Yakhni Soup, Kashmiri Mutton Yakhni Soup

A delicious, tasty and lip-smacking soup with fall off the bones lamb meat. Smooth and succulent, this Kashmiri Yakhni Soup is a wonderful menu item to any party or festivity. Or simply relish this hot soup during the cold winters. 
Course Soup
Cuisine Indian
Prep Time 10 minutes
Cook Time 1 hour 15 minutes
Total Time 1 hour 25 minutes
Servings 4 people
Author Fareeha


  • 500 gms lamb meat with bones
  • 4 tbsp ghee (clarified butter)
  • 5 no. green cardamom
  • 5 no. cloves
  • 1 inch cinnamon stick
  • 1 bay leaf
  • 1/2 tsp turmeric powder
  • 2 teaspoon salt
  • 1 teaspoon red chilli powder
  • 4 teaspoon milk
  • 1 cup yogurt
  • 2 pinches saffron
  • bunch of coriander leaves / cilantro finely chopped


  • Thoroughly clean the mutton and set aside. Dissolve saffron with milk and set aside too.
  • Heat ghee (clarified butter) in a large and deep bottomed pan. Add bay leaf, cinnamon, cardamom, cloves and cook on low heat till the spices begin to crackle. 
  • Now add mutton, turmeric powder, salt (as per your taste) and saute for 5-7 minutes on medium flame. Cook until all the water is dried up and the meat changes color.
  • Add 10 glasses of water.  Now reduce the heat and cook covered on low heat till the mutton softens and is fully cooked. The water would have reduced to half by now. Add in more water if necessary.
  • Whip the yogurt and gently add it to the broth. Cook on low flame while stirring continuously to avoid curdling. 
  • Add red chili powder and cook till the ghee starts separating on top. 
  • Now add saffron milk and coriander leaves to the Yakhni soup and cook on low flame for a further couple of minutes. Remove from heat and rest for 5 more minutes before serving hot.
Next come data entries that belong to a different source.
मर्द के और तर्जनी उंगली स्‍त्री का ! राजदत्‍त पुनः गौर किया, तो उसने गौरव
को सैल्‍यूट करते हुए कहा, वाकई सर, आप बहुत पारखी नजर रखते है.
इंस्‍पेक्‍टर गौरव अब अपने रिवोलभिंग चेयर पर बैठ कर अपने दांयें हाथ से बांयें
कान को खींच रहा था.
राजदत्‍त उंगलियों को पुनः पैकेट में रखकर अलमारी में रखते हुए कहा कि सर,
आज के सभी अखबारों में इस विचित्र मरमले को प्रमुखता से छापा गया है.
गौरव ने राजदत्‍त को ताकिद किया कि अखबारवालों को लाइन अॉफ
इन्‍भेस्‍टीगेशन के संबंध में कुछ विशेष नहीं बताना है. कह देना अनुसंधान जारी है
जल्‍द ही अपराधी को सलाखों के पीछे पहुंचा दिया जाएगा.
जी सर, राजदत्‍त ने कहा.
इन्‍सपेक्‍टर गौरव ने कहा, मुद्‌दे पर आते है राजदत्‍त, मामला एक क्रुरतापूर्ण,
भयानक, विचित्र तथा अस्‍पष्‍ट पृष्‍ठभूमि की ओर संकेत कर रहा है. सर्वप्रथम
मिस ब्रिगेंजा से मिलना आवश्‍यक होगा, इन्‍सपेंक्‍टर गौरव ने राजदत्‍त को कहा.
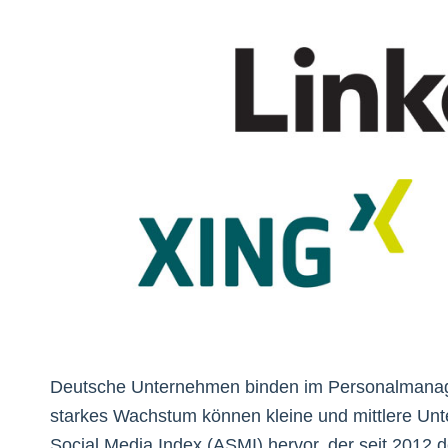
Deutsche Unternehmen binden im Personalmanag
starkes Wachstum können kleine und mittlere Un
Social Media Index (ASMI) hervor, der seit 2012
You can omit Turmeric powder if you want the real color and flavor of Kashmir. I, generally, prefer to add it to all my non-vegetarian dishes. 
Add more yogurt and less water if you want to serve with pulao or roti for making it thicker.
Cooking time will depend upon the quality of your meat. If it is tender, then the cooking time will be less. If not, it will take a longer time for the meat to cook.